State to pay $500K toward road expansion in Bowling Green’s Kentucky Transpark

BOWLING GREEN, Ky. – Kentucky state government awarded $500,000 to Bowling Green and Warren County for a new road which will provide access to a newer business and to a nearly 300-acre expansion of the Kentucky Transpark.
Governor Andy Beshear announced Monday afternoon that the Kentucky Transpark expansion will receive the money from state funds to boost economic development in Bowling Green.
Coming to the Kentucky Transpark expansion, funded partially by the city, county, and state, is a new road called Prosperity Drive.
This new road will allow for economic expansion in the Transpark allowing new businesses to build and current businesses to grow and expand, according to Ron Bunch, the president and CEO of the Bowling Green Chamber of Commerce.
“We’ve now developed out the first phase of the park, so we had to shift to the second phase of the park by adding additional acreage and so now you’ve got an expansion to the Transpark,” said Bunch.
This new road, Prosperity Drive, will connect the currently occupied 84 acres to the additional acres for expansion.
“This investment in a road is investment in preparing to do economic development so in the absence of that, you are not prepared to be successful so I think it’s great that team Kentucky sees that value even in a pandemic in investing in preparing for future economic development. It’ll help us recover from the pandemic. It’ll help us keep driving the economy forward and so I think it is a very strategic and thoughtful investment,” said Bunch.
More than an estimated 1,000 new jobs will be created as a result of the road addition and continued expansion of the Transpark, based on a growth track of jobs per acre.

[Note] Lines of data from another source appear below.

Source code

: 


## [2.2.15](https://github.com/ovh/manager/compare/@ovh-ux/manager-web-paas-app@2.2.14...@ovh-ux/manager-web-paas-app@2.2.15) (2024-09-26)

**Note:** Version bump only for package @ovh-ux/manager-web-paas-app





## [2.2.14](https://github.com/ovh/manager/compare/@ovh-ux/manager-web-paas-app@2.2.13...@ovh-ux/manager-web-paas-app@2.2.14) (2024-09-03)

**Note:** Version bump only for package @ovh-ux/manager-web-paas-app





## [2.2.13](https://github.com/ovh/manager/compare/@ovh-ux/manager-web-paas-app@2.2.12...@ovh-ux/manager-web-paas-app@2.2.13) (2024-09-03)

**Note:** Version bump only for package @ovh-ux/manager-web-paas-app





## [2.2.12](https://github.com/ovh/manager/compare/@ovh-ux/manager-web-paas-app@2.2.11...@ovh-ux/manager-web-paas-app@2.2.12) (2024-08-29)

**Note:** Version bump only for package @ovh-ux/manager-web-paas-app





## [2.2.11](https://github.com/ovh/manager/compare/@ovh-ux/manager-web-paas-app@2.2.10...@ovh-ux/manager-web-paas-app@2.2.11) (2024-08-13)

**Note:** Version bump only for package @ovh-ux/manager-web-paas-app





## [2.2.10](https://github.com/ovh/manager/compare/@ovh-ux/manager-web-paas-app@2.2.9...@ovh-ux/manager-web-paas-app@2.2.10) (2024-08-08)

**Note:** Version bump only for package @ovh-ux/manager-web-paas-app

“When a company creates a job that is a manufacturer in the Transpark it creates another 2.5 or supports another 2.5 jobs in our economy and so this 300 acres and half million dollars toward this road will position us to continue to be successful,” said Bunch.
The road is expected to cost around or under $2 million, with the state contributing $500,000 toward the project.
The project will soon be contracted out and likely will begin in the next month or two.
The road is expected to be complete within about six to eight months after construction begins.